*** Text extract

Sendak Symposium Organizers

Symposium organizers (L-R) Stephanie Dror, Janet Eastwood, and Aline Frederico “roar their terrible roars and gnash their terrible teeth”. Others on the organizing committee include Nafiza Azad, Megan Harrison and Yash Kesanakurthy (not pictured).

The Master of Arts in Children’s Literature (MACL) program is pleased to pay tribute to the late children’s book writer and illustrator Maurice Sendak by hosting a symposium in his honour on Friday, March 1st. The day will include talks from visiting Dodson Professor Helene Høyrup; Shannon Ozirny, head of the West Vancouver Memorial Library Youth Department; award-winning author/illustrator and adjunct professor Kathryn Shoemaker; and Rhea Tregebove, Associate Professor of Creative Writing at UBC. There will also be a reading by Dr. Eric Meyers and book talks by Christianne Hayward of Christianne’s Lyceum of Literature and Art.

******

→ Goal
Please write out the passage from the Sendak symposium text that begins at "Symposium organizers (L-R)" and stops after "Kesanakurthy (not pictured).". The data after this point isn't needed.

*** Supplied information

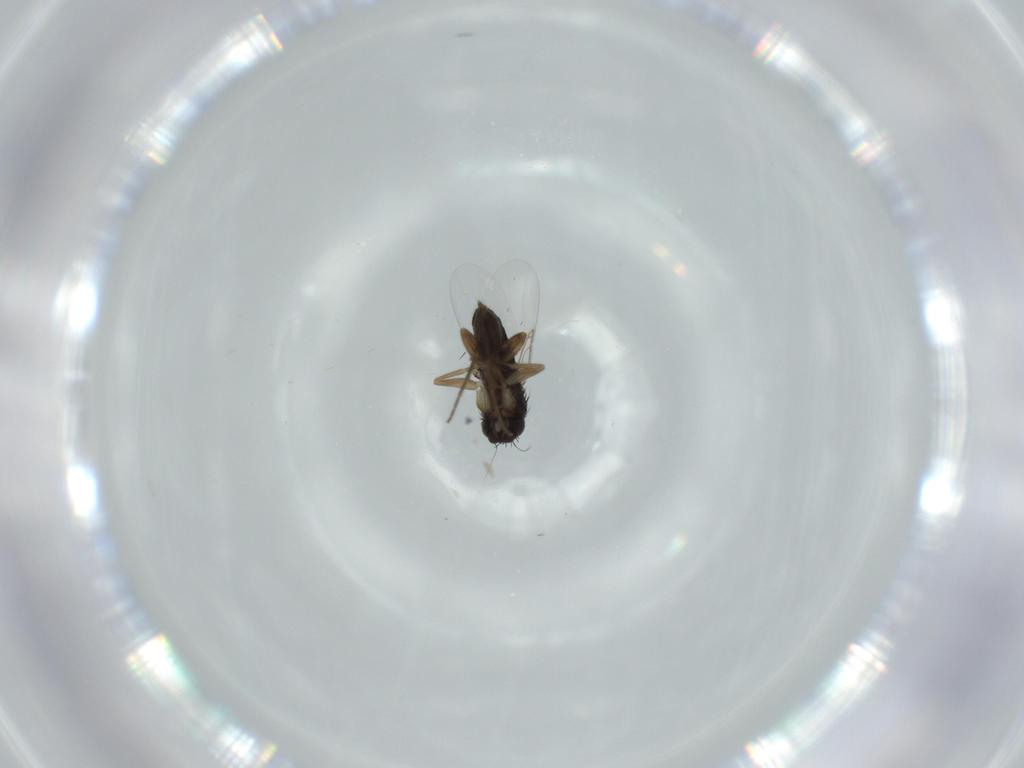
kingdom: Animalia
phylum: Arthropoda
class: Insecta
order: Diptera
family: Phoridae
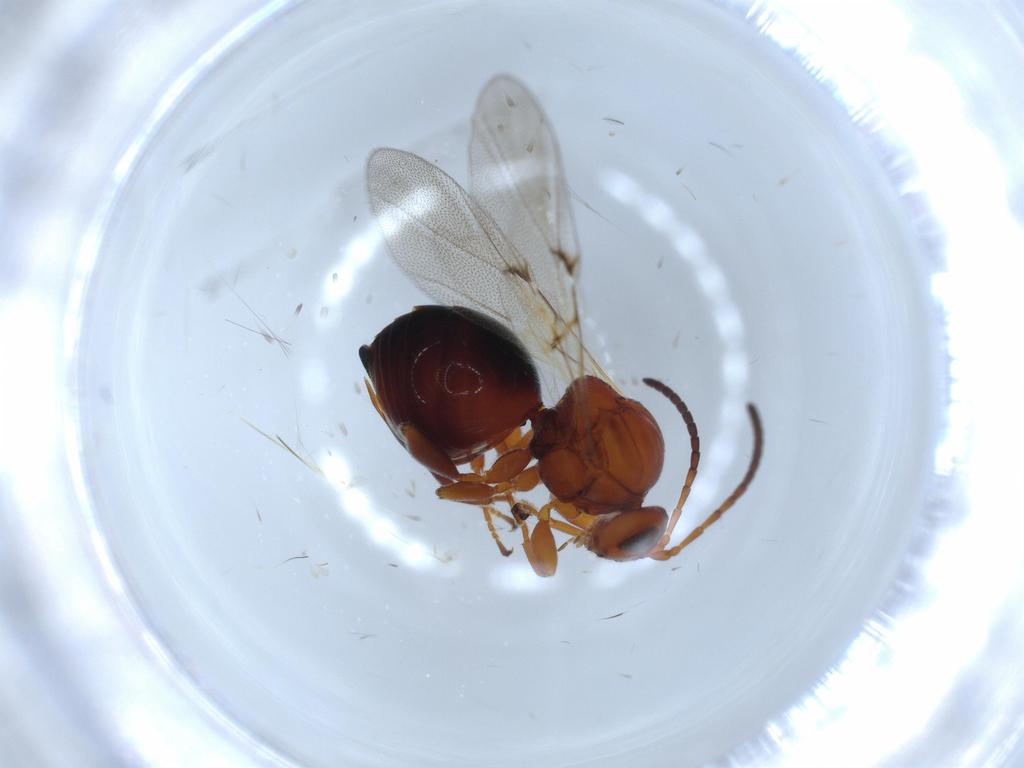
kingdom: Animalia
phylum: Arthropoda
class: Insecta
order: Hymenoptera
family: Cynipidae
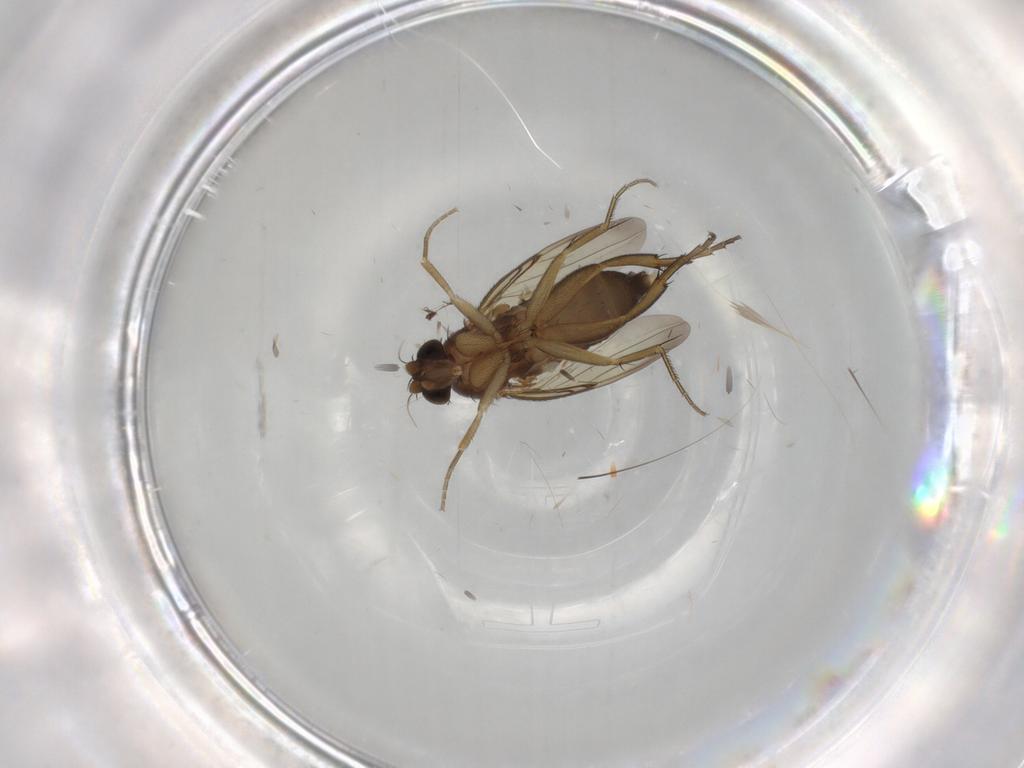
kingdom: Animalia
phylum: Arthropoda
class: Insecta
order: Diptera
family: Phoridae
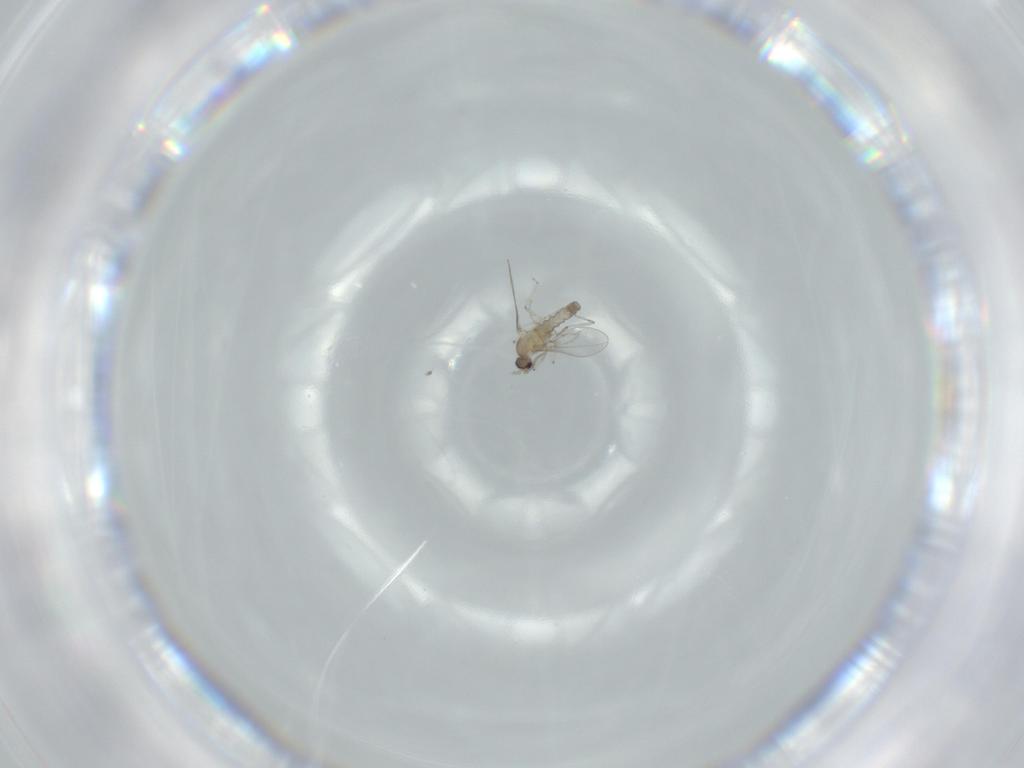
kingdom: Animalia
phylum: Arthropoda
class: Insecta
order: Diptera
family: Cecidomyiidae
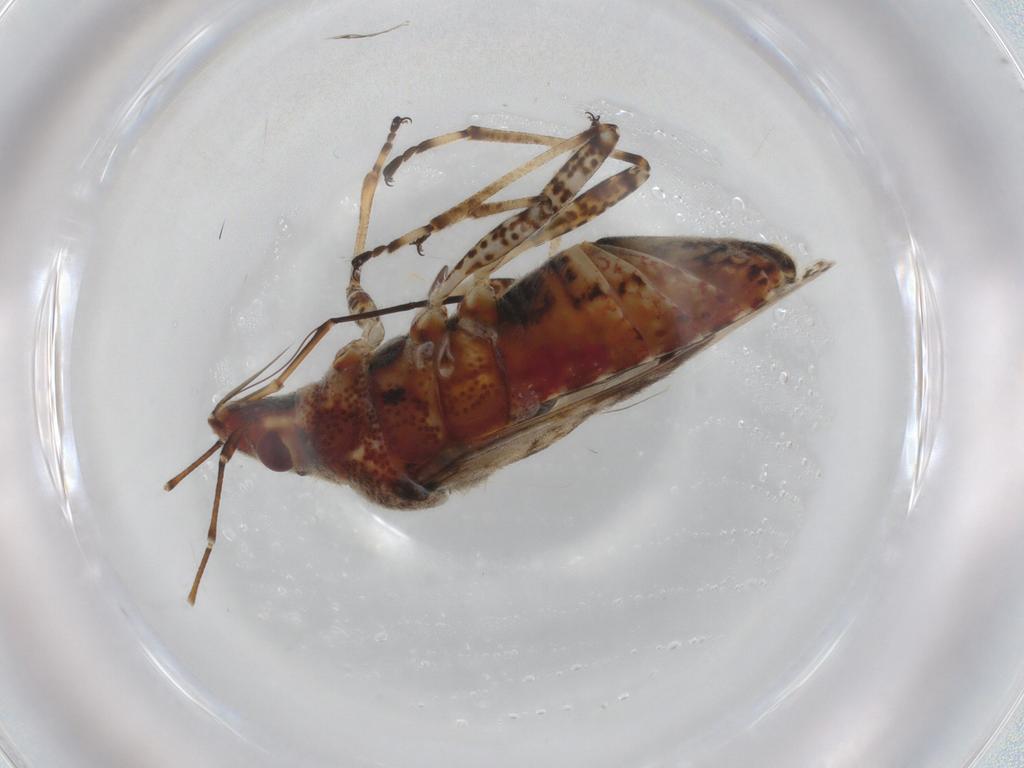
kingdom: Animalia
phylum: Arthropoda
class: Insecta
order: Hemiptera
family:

******

→ Solved problem
Symposium organizers (L-R) Stephanie Dror, Janet Eastwood, and Aline Frederico “roar their terrible roars and gnash their terrible teeth”. Others on the organizing committee include Nafiza Azad, Megan Harrison and Yash Kesanakurthy (not pictured).